「犬屋敷麻理」 (Inuyashiki Mari)
Well I’d say it’s safe to say the excrement has firmly hit the rotary device. Inuyashiki certainly wasn’t holding back with its cliffhanger last episode, but I’m not sure I was expecting the results this week. Mass murder sure, but a unilateral declaration of war accompanied by some left field development for one terrible daughter? I might never cease to be surprised by Inuyashiki, but some things are definitely more surprising than the rest.
While Hiro’s shift into Terminator mode is arguably the least shocking aspect this week, it’s still intriguing how it played out. I honestly was expecting Shion and/or her grandmother to die, and by hell they very nearly did, if not for the wondrous power of mechanical godhood. There’s definitely some cheesiness throughout the scene (notably the SWAT-esque boys shredding grandma without a second thought), but it’s arguably realistic in the sense you can never predict how a forced entry will go. Everything comes down to a few seconds, and with adrenaline pumping and no certainty as to the physical or mental state of the suspects, any move (ex. Shion’s scream) could quickly be taken as an act of aggression. Plus the whole scenario led to an even greater display of wholesale slaughter so cannot complain too much about the details. If anything I’m left more confused about why Japan’s police force would let Shion and grandma go when they know their faces and have a bank account to track. Probably just have to chalk it up to them worrying more about an invincible cop killer I guess. Maybe a conspicuous lack of manpower too, always a possibility.
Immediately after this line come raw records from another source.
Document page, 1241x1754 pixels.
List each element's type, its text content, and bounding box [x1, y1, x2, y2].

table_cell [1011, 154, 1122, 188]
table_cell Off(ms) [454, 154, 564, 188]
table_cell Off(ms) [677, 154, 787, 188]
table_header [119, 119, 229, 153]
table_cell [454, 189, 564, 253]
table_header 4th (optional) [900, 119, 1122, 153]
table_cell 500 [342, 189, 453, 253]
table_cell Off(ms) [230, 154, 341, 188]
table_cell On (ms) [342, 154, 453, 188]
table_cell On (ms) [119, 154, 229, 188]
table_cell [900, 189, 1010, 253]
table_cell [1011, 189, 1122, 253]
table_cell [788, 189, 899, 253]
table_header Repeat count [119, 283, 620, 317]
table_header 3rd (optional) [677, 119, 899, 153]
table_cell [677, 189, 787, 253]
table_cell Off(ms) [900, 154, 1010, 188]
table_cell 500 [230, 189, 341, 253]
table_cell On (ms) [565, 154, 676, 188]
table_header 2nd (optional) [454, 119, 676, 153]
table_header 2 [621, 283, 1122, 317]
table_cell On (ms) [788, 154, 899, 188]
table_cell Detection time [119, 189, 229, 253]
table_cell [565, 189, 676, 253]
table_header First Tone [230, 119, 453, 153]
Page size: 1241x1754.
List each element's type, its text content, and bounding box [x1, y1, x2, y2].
The more fascinating part this episode, however, had to be the focus on Mari. Once again I was fully expecting Hiro to be the one who would bring her into this story, but lo and behold Ichiro actually revealing all, albeit coincidentally. This development, much like Hiro’s before, shows Inuyashiki is not so much a story about two duelling cyborgs with clear cut mental differences, but how simple changes in circumstance, big or small, are often all it takes to find a meaning in life. As the bodies (and subsequent experiences) of Hiro and Ichiro have given both a new outlook on life and a reason to press on, Ichiro’s support for Mari’s dream (and potentially his acts of kindness) give her the encouragement needed to persevere in her desire. Whether down to Mari simply not seeing what was before her eyes (teenagers have a terrible habit of that) or Ichiro not being home enough to stay in tune with her, both have been metaphorically talking past one another up until this point. Of course Mari has yet to reveal what she knows to her father, but with Ichiro’s secret now out in the open, I imagine it will not take long before Ichiro finds common ground with the family who have all but left him to die. After all considering the path Hiro is now walking, it won’t be long before robot grandpa starts gracing the Inuyashiki television screen alongside the bang bang boy. The future of the Japanese police force depends on it.
With only three episodes remaining and Hiro now essentially at war with the Japanese state, I dare say we are in for some amazing fireworks as Inuyashiki gears up for its grand finale. What that is I have no bloody idea, but with talk of an asteroid and the likelihood of the military getting involved, you can be sure it will not disappoint. For better or worse, Inuyashiki has come too far to give up just before the finish line.